Task brief
Copy the stretch from the beginning of the data through the line containing "в, автоматическое распознавание и сортировка", substituting "Galleria immagini" for "Galleria fotografica" and leaving everything else unchanged.

Material shown
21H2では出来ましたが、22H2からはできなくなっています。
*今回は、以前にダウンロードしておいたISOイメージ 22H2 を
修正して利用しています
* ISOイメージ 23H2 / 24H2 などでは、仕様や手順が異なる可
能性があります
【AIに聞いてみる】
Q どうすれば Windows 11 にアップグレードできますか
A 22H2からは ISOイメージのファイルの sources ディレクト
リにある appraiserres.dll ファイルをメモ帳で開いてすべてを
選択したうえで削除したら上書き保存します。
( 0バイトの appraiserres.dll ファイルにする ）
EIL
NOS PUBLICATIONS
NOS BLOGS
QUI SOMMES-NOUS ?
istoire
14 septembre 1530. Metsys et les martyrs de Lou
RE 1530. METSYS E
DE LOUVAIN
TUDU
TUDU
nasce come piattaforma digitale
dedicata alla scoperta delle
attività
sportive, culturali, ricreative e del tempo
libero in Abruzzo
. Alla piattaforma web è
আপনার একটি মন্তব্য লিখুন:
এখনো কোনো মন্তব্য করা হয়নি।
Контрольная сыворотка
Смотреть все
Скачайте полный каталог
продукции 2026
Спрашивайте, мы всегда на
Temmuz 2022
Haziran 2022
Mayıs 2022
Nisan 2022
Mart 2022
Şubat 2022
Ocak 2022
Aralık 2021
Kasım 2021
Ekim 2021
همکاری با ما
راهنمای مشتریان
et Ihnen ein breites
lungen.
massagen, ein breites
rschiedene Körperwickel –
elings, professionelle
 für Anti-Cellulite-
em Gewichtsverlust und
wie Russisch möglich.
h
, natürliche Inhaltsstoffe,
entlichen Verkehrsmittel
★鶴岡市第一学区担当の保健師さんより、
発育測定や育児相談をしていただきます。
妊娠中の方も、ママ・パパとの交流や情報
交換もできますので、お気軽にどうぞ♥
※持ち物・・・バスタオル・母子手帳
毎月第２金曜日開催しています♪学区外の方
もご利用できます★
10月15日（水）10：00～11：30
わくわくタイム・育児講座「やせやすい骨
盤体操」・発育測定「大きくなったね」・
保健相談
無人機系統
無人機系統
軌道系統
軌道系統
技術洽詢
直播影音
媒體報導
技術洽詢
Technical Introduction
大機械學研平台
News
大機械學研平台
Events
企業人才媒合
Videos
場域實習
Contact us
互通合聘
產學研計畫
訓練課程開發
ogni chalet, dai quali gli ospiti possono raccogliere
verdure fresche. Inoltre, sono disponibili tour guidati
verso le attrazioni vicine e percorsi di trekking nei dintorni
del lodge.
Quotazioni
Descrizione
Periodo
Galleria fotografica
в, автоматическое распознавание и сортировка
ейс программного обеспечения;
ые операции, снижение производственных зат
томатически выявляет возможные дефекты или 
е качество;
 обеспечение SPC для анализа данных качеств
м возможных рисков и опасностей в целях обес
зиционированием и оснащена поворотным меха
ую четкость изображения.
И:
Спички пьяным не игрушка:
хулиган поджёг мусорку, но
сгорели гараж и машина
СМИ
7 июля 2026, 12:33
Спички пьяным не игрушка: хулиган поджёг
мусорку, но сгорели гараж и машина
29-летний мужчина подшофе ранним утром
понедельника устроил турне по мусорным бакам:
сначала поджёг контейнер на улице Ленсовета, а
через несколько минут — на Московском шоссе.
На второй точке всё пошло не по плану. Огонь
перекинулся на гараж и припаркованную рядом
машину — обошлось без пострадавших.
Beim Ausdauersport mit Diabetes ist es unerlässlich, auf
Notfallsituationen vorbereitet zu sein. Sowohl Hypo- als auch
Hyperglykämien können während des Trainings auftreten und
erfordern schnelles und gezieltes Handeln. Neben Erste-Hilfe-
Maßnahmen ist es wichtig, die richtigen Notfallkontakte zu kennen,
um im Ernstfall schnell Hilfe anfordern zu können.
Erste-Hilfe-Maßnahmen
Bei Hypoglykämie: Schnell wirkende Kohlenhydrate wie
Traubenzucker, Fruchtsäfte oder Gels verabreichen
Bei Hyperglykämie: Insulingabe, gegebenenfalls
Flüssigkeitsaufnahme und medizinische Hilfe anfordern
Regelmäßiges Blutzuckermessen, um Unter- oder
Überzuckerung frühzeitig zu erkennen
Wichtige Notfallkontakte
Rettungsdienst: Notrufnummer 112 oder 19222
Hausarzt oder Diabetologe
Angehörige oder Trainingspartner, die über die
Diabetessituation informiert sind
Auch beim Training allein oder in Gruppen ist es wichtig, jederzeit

The answer
21H2では出来ましたが、22H2からはできなくなっています。
*今回は、以前にダウンロードしておいたISOイメージ 22H2 を
修正して利用しています
* ISOイメージ 23H2 / 24H2 などでは、仕様や手順が異なる可
能性があります
【AIに聞いてみる】
Q どうすれば Windows 11 にアップグレードできますか
A 22H2からは ISOイメージのファイルの sources ディレクト
リにある appraiserres.dll ファイルをメモ帳で開いてすべてを
選択したうえで削除したら上書き保存します。
( 0バイトの appraiserres.dll ファイルにする ）
EIL
NOS PUBLICATIONS
NOS BLOGS
QUI SOMMES-NOUS ?
istoire
14 septembre 1530. Metsys et les martyrs de Lou
RE 1530. METSYS E
DE LOUVAIN
TUDU
TUDU
nasce come piattaforma digitale
dedicata alla scoperta delle
attività
sportive, culturali, ricreative e del tempo
libero in Abruzzo
. Alla piattaforma web è
আপনার একটি মন্তব্য লিখুন:
এখনো কোনো মন্তব্য করা হয়নি।
Контрольная сыворотка
Смотреть все
Скачайте полный каталог
продукции 2026
Спрашивайте, мы всегда на
Temmuz 2022
Haziran 2022
Mayıs 2022
Nisan 2022
Mart 2022
Şubat 2022
Ocak 2022
Aralık 2021
Kasım 2021
Ekim 2021
همکاری با ما
راهنمای مشتریان
et Ihnen ein breites
lungen.
massagen, ein breites
rschiedene Körperwickel –
elings, professionelle
 für Anti-Cellulite-
em Gewichtsverlust und
wie Russisch möglich.
h
, natürliche Inhaltsstoffe,
entlichen Verkehrsmittel
★鶴岡市第一学区担当の保健師さんより、
発育測定や育児相談をしていただきます。
妊娠中の方も、ママ・パパとの交流や情報
交換もできますので、お気軽にどうぞ♥
※持ち物・・・バスタオル・母子手帳
毎月第２金曜日開催しています♪学区外の方
もご利用できます★
10月15日（水）10：00～11：30
わくわくタイム・育児講座「やせやすい骨
盤体操」・発育測定「大きくなったね」・
保健相談
無人機系統
無人機系統
軌道系統
軌道系統
技術洽詢
直播影音
媒體報導
技術洽詢
Technical Introduction
大機械學研平台
News
大機械學研平台
Events
企業人才媒合
Videos
場域實習
Contact us
互通合聘
產學研計畫
訓練課程開發
ogni chalet, dai quali gli ospiti possono raccogliere
verdure fresche. Inoltre, sono disponibili tour guidati
verso le attrazioni vicine e percorsi di trekking nei dintorni
del lodge.
Quotazioni
Descrizione
Periodo
Galleria immagini
в, автоматическое распознавание и сортировка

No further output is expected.